EXERCISE:
Continue the Zillow home-value regression notebook below from its last line. The rows that follow it are not part of the notebook.

<a id="TableOfContents"></a>
# TABLE OF CONTENTS:
<li><a href='#imports'>Imports</a></li>
<li><a href='#setup'>Setup</a></li>
<li><a href='#lr'>Linear Regression</a></li>
<li><a href="#ll">LassoLars</a></li>
<li><a href='#tdr'>Tweedie Regressor</a></li>
<li><a href='#pnr'>Polynomial Regression</a></li>
<li><a href='#top'>Top Model</a></li>
<li><a href='#extra'>Extra</a></li>

<a id='imports'></a>
# Imports:
<li><a href='#TableOfContents'>Table of Contents</a></li>

In [1]:
# Vectorization and tables
import numpy as np
import pandas as pd

# Visualization
import matplotlib.pyplot as plt
import seaborn as sns

# Datasets
from pydataset import data

# sklearn
from sklearn.linear_model import LinearRegression
from sklearn.linear_model import LassoLars
from sklearn.linear_model import TweedieRegressor
from sklearn.preprocessing import PolynomialFeatures
from sklearn.preprocessing import RobustScaler
from sklearn.metrics import explained_variance_score
from sklearn.metrics import mean_squared_error

# .py files
import wrangle

<a id='setup'></a>
# Setup:
<li><a href='#TableOfContents'>Table of Contents</a></li>

In [2]:
# Acquire, prep, and split zillow dataframe
train, validate, test = wrangle.wrangle_zillow_mvp()

train.shape:(29366, 10)
validate.shape:(12586, 10)
test.shape:(10489, 10)


In [3]:
# Identify columns to scale then scale dataframes
scale_cols = [
    'bedrooms',
    'home_sqft',
    'full_bathrooms',
    'lotsize_sqft',
    'home_age',
    'home_lot_ratio'
]

# Scale columns using robustscaler for dataframes
train_scale, validate_scale, test_scale = wrangle.scale(train, validate, test, scale_cols, RobustScaler())
train_scale.sample()

Unnamed: 0,bedrooms,home_sqft,full_bathrooms,lotsize_sqft,home_age,value,home_lot_ratio,county_Los Angeles,county_Orange,county_Ventura
19172,-1.0,-0.229572,-1.0,-0.210041,1.068966,636366.0,0.0,1,0,0


In [4]:
# Identify features for machine learning
features = [
    'bedrooms',
    'home_sqft',
    'full_bathrooms',
    'lotsize_sqft',
    'home_age',
    'home_lot_ratio'
]

In [5]:
features

['bedrooms',
 'home_sqft',
 'full_bathrooms',
 'lotsize_sqft',
 'home_age',
 'home_lot_ratio']

In [6]:
# Define x/y cols for train, validate, test
x_train = train_scale[features]
y_train = pd.DataFrame(train.value)

RECORDED DATA:
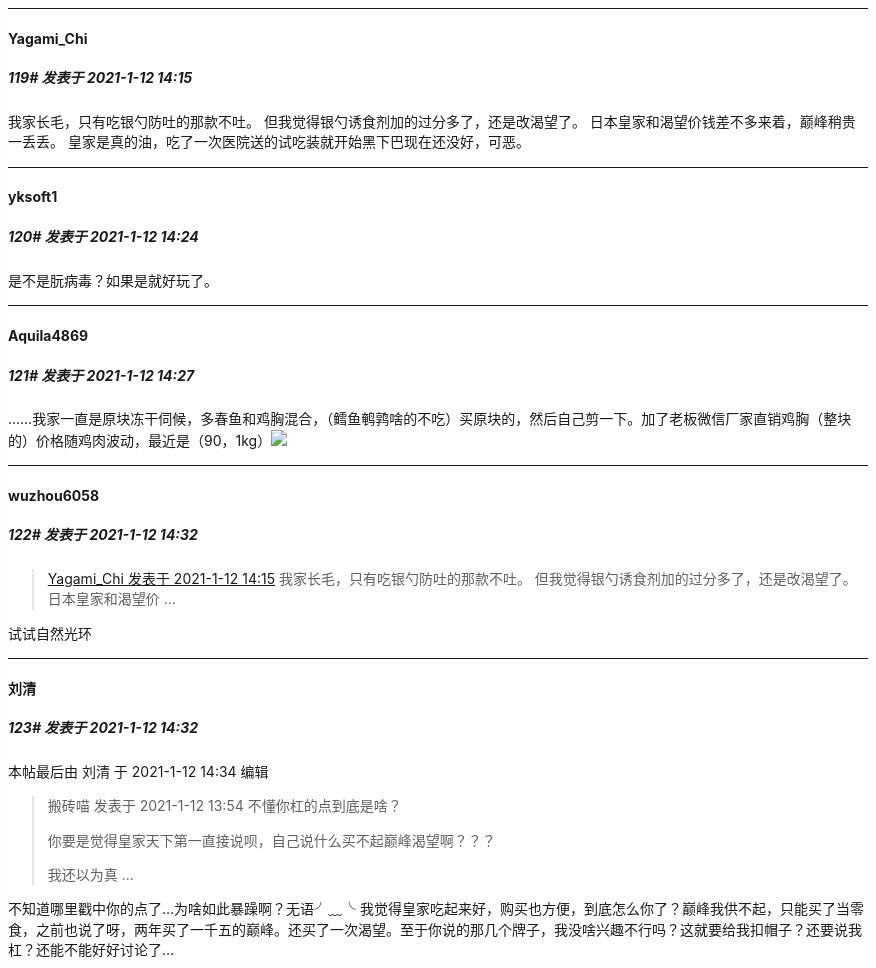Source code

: 
-----

####  Yagami_Chi  
##### 119#       发表于 2021-1-12 14:15


我家长毛，只有吃银勺防吐的那款不吐。
但我觉得银勺诱食剂加的过分多了，还是改渴望了。
日本皇家和渴望价钱差不多来着，巅峰稍贵一丢丢。
皇家是真的油，吃了一次医院送的试吃装就开始黑下巴现在还没好，可恶。


-----

####  yksoft1  
##### 120#       发表于 2021-1-12 14:24


是不是朊病毒？如果是就好玩了。


-----

####  Aquila4869  
##### 121#       发表于 2021-1-12 14:27


……我家一直是原块冻干伺候，多春鱼和鸡胸混合，（鳕鱼鹌鹑啥的不吃）买原块的，然后自己剪一下。加了老板微信厂家直销鸡胸（整块的）价格随鸡肉波动，最近是（90，1kg）<img src="https://static.saraba1st.com/image/smiley/face2017/001.png" referrerpolicy="no-referrer">


-----

####  wuzhou6058  
##### 122#       发表于 2021-1-12 14:32


<blockquote><a href="httphttps://bbs.saraba1st.com/2b/forum.php?mod=redirect&amp;goto=findpost&amp;pid=50010998&amp;ptid=1982375" target="_blank">Yagami_Chi 发表于 2021-1-12 14:15</a>
我家长毛，只有吃银勺防吐的那款不吐。
但我觉得银勺诱食剂加的过分多了，还是改渴望了。
日本皇家和渴望价 ...</blockquote>
试试自然光环


-----

####  刘清  
##### 123#       发表于 2021-1-12 14:32


 本帖最后由 刘清 于 2021-1-12 14:34 编辑 
<blockquote>搬砖喵 发表于 2021-1-12 13:54
不懂你杠的点到底是啥？

你要是觉得皇家天下第一直接说呗，自己说什么买不起巅峰渴望啊？？？

我还以为真 ...</blockquote>
不知道哪里戳中你的点了…为啥如此暴躁啊？无语╯﹏╰ 我觉得皇家吃起来好，购买也方便，到底怎么你了？巅峰我供不起，只能买了当零食，之前也说了呀，两年买了一千五的巅峰。还买了一次渴望。至于你说的那几个牌子，我没啥兴趣不行吗？这就要给我扣帽子？还要说我杠？还能不能好好讨论了…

FINAL ANSWER:
x_validate = validate_scale[features]
y_validate = pd.DataFrame(validate.value)
x_test = test_scale[features]
y_test = pd.DataFrame(test.value)

In [7]:
# Establish mean or median baseline
mean_baseline = round(train.value.mean(), 2)
y_train['mean_baseline'] = mean_baseline
y_validate['mean_baseline'] = mean_baseline
median_baseline = train.value.median()
y_train['median_baseline'] = median_baseline
y_validate['median_baseline'] = median_baseline

# Compare mean/median RMSE scores
rmse_train_mean = mean_squared_error(y_train.value,
                                    y_train.mean_baseline) ** .5
rmse_validate_mean = mean_squared_error(y_validate.value,
                                    y_validate.mean_baseline) ** .5
rmse_train_median = mean_squared_error(y_train.value,
                                    y_train.median_baseline) ** .5
rmse_validate_median = mean_squared_error(y_validate.value,
                                    y_validate.median_baseline) ** .5

print('\033[35m ========== MEAN RMSE SCORES ==========\033[0m')
print(f'\033[32mTrain:\033[0m {rmse_train_mean}\n\033[32mValidate:\033[0m {rmse_validate_mean}\n\033[32mDifference:\033[0m {rmse_validate_mean - rmse_train_mean}')
print('\n\n\033[35m ========== MEDIAN RMSE SCORES ==========\033[0m')
print(f'\033[32mTrain:\033[0m {rmse_train_median}\n\033[32mValidate:\033[0m {rmse_validate_median}\n\033[32mDifference:\033[0m {rmse_validate_median - rmse_train_median}')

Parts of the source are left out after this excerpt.